To cheers and applause from the mostly hijabi audience, he motioned to his dark blue uniform saying wryly:
“This is my hijab.”
There is a logic behind Muslim women covering our hair and our bodies in public which goes far beyond avoiding the male gaze. It relates to the deeper qualities of modesty, the internal quest for God’s love.
Way of Life
As Muslims, our faith shapes our lives far beyond the walls of the mosque or the corners of a prayer room. Islam IS our daily routine from when we wake to pray to the final prayer before sleep.
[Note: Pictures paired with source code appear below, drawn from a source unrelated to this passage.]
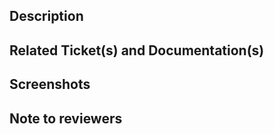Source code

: ## Description
<!-- Describe your contribution and its benefits in a sentence  -->

## Related Ticket(s) and Documentation(s)
<!-- Use `Closes #issue number` if your PR fixes an issue or `Relates #issue number` if it connects to the issue number -->

## Screenshots

<!-- Add all the screenshots which support your changes -->

## Note to reviewers

<!-- Add notes to reviewers if applicable -->
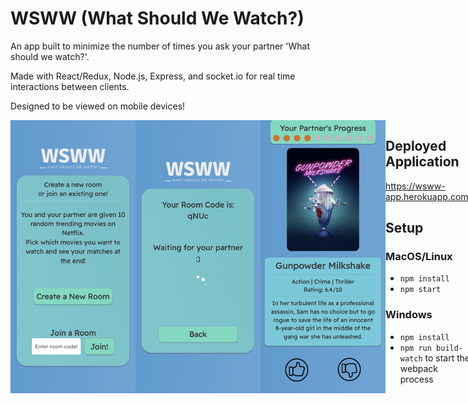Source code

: # WSWW (What Should We Watch?)

An app built to minimize the number of times you ask your partner 'What should we watch?'. 

Made with React/Redux, Node.js, Express, and socket.io for real time interactions between clients. 

Designed to be viewed on mobile devices! 

<div style="display:flex;">
  <img src="public/images/wwsw-home.jpg" alt="home" width="200"/>
  <img src="public/images/wsww-waiting.jpg" alt="waiting" width="200"/>
  <img src="public/images/wsww-session.jpg" alt="session" width="200"/>
<div>


## Deployed Application
https://wsww-app.herokuapp.com/

## Setup

### MacOS/Linux

* `npm install`
* `npm start`

### Windows

* `npm install`
* `npm run build-watch` to start the webpack process
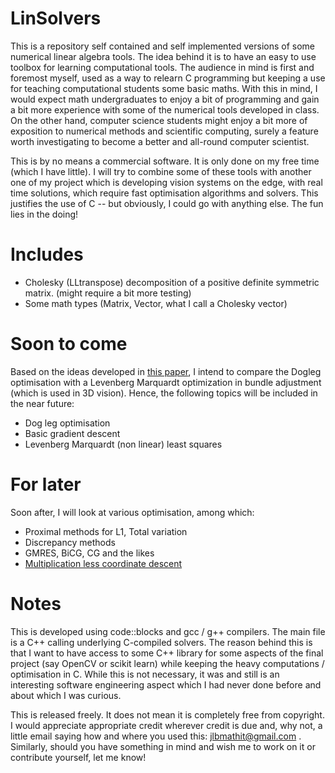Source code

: LinSolvers
==========

This is a repository self contained and self implemented versions of some numerical linear algebra tools.
The idea behind it is to have an easy to use toolbox for learning computational tools. 
The audience in mind is first and foremost myself, used as a way to relearn C programming but keeping a use for teaching computational students some basic maths. 
With this in mind, I would expect math undergraduates to enjoy a bit of programming and gain a bit more experience with some of the numerical tools developed in class. 
On the other hand, computer science students might enjoy a bit more of exposition to numerical methods and scientific computing, surely a feature worth investigating to become a better and all-round computer scientist. 

This is by no means a commercial software. It is only done on my free time (which I have little). 
I will try to combine some of these tools with another one of my project which is developing vision systems on the edge, with real time solutions, which require fast optimisation algorithms and solvers. 
This justifies the use of C -- but obviously, I could go with anything else. The fun lies in the doing!


Includes
========

* Cholesky (LLtranspose) decomposition of a positive definite symmetric matrix.  (might require a bit more testing)
* Some math types (Matrix, Vector, what I call a Cholesky vector)

Soon to come
============

Based on the ideas developed in [this paper](https://publications.ics.forth.gr/_publications/0201-P0401-lourakis-levenberg.pdf), I intend to compare the Dogleg optimisation with a Levenberg Marquardt optimization in bundle adjustment (which is used in 3D vision).
Hence, the following topics will be included in the near future: 
* Dog leg optimisation 
* Basic gradient descent
* Levenberg Marquardt (non linear) least squares

For later 
=========

Soon after, I will look at various optimisation, among which: 
* Proximal methods for L1, Total variation
* Discrepancy methods
* GMRES, BiCG, CG and the likes
* [Multiplication less coordinate descent](https://sampta2019.sciencesconf.org/273591/document)

Notes
=====

This is developed using code::blocks and gcc / g++ compilers. 
The main file is a C++ calling underlying C-compiled solvers. 
The reason behind this is that I want to have access to some C++ library for some aspects of the final project (say OpenCV or scikit learn) while keeping the heavy computations / optimisation in C. 
While this is not necessary, it was and still is an interesting software engineering aspect which I had never done before and about which I was curious. 

This is released freely. It does not mean it is completely free from copyright. 
I would appreciate appropriate credit wherever credit is due and, why not, a little email saying how and where you used this: jlbmathit@gmail.com .
Similarly, should you have something in mind and wish me to work on it or contribute yourself, let me know!
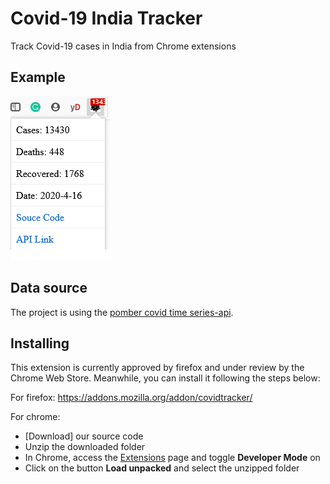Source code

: # Covid-19 India Tracker

Track Covid-19 cases in India from Chrome extensions

## Example

![text alt](./example.png)

## Data source

The project is using the [pomber covid time series-api](https://pomber.github.io/covid19/timeseries.json).

## Installing

This extension is currently approved by firefox and under review by the Chrome Web Store. Meanwhile, you can install it following the steps below:

For firefox:
https://addons.mozilla.org/addon/covidtracker/

For chrome:
- [Download] our source code
- Unzip the downloaded folder
- In Chrome, access the [Extensions](chrome://extensions) page and toggle **Developer Mode** on
- Click on the button **Load unpacked** and select the unzipped folder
Its endorsements affect our interactions, our choice of food, past times, social venues, friendship groups.
Modesty, as just one part of this beautiful and complex layering of ethics applies to a way of being, traditionally less loud, less self aggrandizing, more reserved than the reveal-all social media cul
ture can allow for with its Twitter bullies and Facebook trolls.
Up until the mid-20th century, the demure figure of the Muslim woman, out of reach, mysterious, held an orientalist appeal in political circles.
Meaning, it was found to be old-fashioned, yet charming, it was romanticized, sensualized.
This as Edward Said explored in his brilliant dismantling of that trend, had its own set of problems. As does any system which aims to stereotype a diversity of human experience into a convenient slot, allowing groups to be both pushed outside the norm and stigmatized for their differences.
The European Court of Justice ruled in March that employers across the EU can apply internal company rules to ban all visible religious symbols, including crosses, turbans and the hijab.
On the ground in Ireland, this means companies can now write clauses into their Human Resources contracts which could lead covering women already on the staff to face the decision: remove your scarf or be fired.
Muslim Sisters of Eire will need more from multi-faith groups than the attendance of their conferences. In order to have a chance of successfully lobbying companies to protect the rights of Muslim women in the workforce or indeed seeking employment, they need coherent, cross-cultural, support, now.